Computing power is predicted to exceed human computing power sometime around 2030. But it’s really anyone’s guess. I call bullshit on “experts” claiming to know what the singularity looks like, or what the next decade of AI in politics and public affairs could be.
Consider this: The McKinsey Global Institute stated recently that AI automation could take over tasks accounting for 29.5 percent of hours worked. I think that is less so for politics and public affairs. The more realistic play for anyone in our business is to master the tools we have in hand today, rather than plan for staff cuts necessitated by AI tools.
In that 2006 article, we asked whether AI would replace the general consultant, like the supercomputer WOPR in the 1983 film War Games replaced generals in waging nuclear war. The concept is as fantastical today as it was 40 years ago.
War, like campaigning for public office, is an art. Computers will not be launching bombs or campaigns until the singularity arrives as late as 2030. If AI makes you nervous now, just wait until quantum computers give ChatGPT one million times more computing power than today. But that still doesn’t change the fact that politics and public affairs is an art not a science.
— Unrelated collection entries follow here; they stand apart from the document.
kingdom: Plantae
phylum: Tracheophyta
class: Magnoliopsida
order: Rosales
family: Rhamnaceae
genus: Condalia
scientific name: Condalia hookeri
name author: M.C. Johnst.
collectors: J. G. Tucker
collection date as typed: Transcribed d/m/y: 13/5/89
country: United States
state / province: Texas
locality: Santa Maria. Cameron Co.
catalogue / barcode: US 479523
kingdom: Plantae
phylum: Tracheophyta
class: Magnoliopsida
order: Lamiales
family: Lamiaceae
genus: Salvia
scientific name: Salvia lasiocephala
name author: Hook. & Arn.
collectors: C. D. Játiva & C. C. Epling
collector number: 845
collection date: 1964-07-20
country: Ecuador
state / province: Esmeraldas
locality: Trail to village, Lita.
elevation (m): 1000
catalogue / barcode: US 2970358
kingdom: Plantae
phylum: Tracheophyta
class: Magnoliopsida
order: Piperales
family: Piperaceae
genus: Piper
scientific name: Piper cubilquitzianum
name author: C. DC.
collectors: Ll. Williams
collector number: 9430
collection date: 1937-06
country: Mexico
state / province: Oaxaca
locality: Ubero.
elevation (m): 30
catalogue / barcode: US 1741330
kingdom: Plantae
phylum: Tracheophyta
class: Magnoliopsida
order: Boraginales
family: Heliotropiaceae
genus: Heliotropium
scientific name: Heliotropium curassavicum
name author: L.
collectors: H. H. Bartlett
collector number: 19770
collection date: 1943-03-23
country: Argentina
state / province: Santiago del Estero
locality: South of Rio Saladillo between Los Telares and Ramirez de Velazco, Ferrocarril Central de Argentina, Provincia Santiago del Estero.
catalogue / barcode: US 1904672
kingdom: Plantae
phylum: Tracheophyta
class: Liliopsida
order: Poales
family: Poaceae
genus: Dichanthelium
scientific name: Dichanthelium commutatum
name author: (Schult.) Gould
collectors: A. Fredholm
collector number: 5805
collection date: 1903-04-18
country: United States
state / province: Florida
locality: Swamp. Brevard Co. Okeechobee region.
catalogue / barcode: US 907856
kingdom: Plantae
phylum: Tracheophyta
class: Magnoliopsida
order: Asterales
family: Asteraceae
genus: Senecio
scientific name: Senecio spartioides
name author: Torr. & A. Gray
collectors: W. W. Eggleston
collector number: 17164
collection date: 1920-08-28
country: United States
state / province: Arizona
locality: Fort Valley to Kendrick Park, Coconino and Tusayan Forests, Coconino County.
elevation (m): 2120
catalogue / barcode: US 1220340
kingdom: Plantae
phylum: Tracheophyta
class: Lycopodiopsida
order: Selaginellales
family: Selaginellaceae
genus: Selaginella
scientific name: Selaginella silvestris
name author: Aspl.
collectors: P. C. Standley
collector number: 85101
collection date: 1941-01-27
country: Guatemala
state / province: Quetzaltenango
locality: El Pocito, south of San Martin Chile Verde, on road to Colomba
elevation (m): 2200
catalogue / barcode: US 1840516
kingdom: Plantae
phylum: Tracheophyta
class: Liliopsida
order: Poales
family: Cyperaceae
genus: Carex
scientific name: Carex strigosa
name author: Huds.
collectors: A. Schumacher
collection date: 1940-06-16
The only person to get this right in that 2006 article was MysteryPollster’s Mark Blumenthal, who said that building an AI model for a campaign isn’t realistic: “Political strategy is an art. I can’t imagine, given our current knowledge of computers, how you could build an AI engine that could take it all in.”
Investors have asked me the same question for twenty years and I have given the same answer.
The AI Revolution predicted in this publication some two decades ago is canceled. Political and public affairs practitioners have replaced it with little conveniences creeping into our business routines. For example, replacing stock images with Dall-E. Replacing well-paid fundraising and search content writers with ChatGPT. Replacing volunteer phone banks with a chatbot in the candidate’s simulated voice. Flagging potential voter fraud by examining turnout data. Optimizing for better performing digital ads. Generating insights on massive data sets.
AI does all of that in the background every day. But replacing the general consultant? Nope.
Jordan Lieberman is the CEO of Powers Interactive, a programmatic media company.